沈腾把眼皮微微一沉,轻轻捋着胡须一言不发,萧丁见状,便也打起了坐山观虎斗的主意。
孙轩和严庆对视一眼,两个人的神情都有些玩味。
“这伦理孝道之类的案子,在汝南时我也处理过三四件了,只是这件不似姜枫和于禁的案例---是老者杀儿媳?”
周澈仔细调看卷宗发现,如果拿这件案子反驳陈锡,会比之前的“胡锋打死白某”的案子更加有说服力。
案卷中提供证词的常家小子常威,提到外出和母亲游玩之日,其母被王姓纨绔调戏,继而被一仗义男子所救。

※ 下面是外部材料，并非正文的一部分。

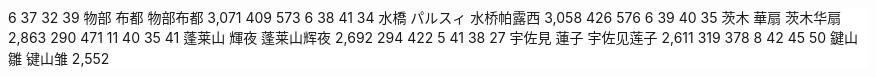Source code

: <td>6
</td></tr>
<tr>
<td>37</td>
<td>32</td>
<td>39</td>
<td>物部 布都</td>
<td>物部布都</td>
<td>3,071</td>
<td>409</td>
<td>573</td>
<td>6
</td></tr>
<tr>
<td>38</td>
<td>41</td>
<td>34</td>
<td>水橋 パルスィ</td>
<td>水桥帕露西</td>
<td>3,058</td>
<td>426</td>
<td>576</td>
<td>6
</td></tr>
<tr>
<td>39</td>
<td>40</td>
<td>35</td>
<td>茨木 華扇</td>
<td>茨木华扇</td>
<td>2,863</td>
<td>290</td>
<td>471</td>
<td>11
</td></tr>
<tr>
<td>40</td>
<td>35</td>
<td>41</td>
<td>蓬莱山 輝夜</td>
<td>蓬莱山辉夜</td>
<td>2,692</td>
<td>294</td>
<td>422</td>
<td>5
</td></tr>
<tr>
<td>41</td>
<td>38</td>
<td>27</td>
<td>宇佐見 蓮子</td>
<td>宇佐见莲子</td>
<td>2,611</td>
<td>319</td>
<td>378</td>
<td>8
</td></tr>
<tr>
<td>42</td>
<td>45</td>
<td>50</td>
<td>鍵山 雛</td>
<td>键山雏</td>
<td>2,552</td>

周澈从这供状中看,其父常翔是个嗜赌如命的人,平日就极好赌,他做短工扛活所赚银钱倒有大半拿去赌了,家中还是靠娘子做针织女红贴补家用。那一晚他的娘子受人调戏时,只怕他正在某个赌徒聚集之地红着眼睛掷色子呢。
蹊跷的是这案卷中只字不提那个王姓男子的家世,难道是大官之子?不过这是案子的关键所在:“敢问陈左司,本案的关键之人,这王姓男子的背景?...”
“周右司。此人貌似无从追究吧。这王姓男子当街调戏常陈氏不假,可是却非当街施暴,怎么处理?事后他色心不止,又设赌局引常翔入觳,用意倒是十分明显,不过却也没有触犯法律,这是一个愿打、一个愿挨,他终究没有上门逼女干吧?”陈锡不慌不忙道。
听完此话,周澈心中更加肯定王姓男子必有大背景,脑海中开始盘算京师有谁是姓王的?不太可能是太原王氏。啊!对了,大阉宦王甫。难道是他--吏部曹考功司令史,王锌?这人是王甫族人。
周澈这几日除了看司法条文外,还加强了解了京城官场。
如果是王锌的儿子,那就对了,陈锡那番话,虽然有道理,纵然谈不上官官相护,但也是有着为其父隐讳的意味。考功令史啊,在高官如云的京师的确算不上大官,可他权力却不小,那是专门负责考核官员政绩的官员,如非得已,谁愿得罪。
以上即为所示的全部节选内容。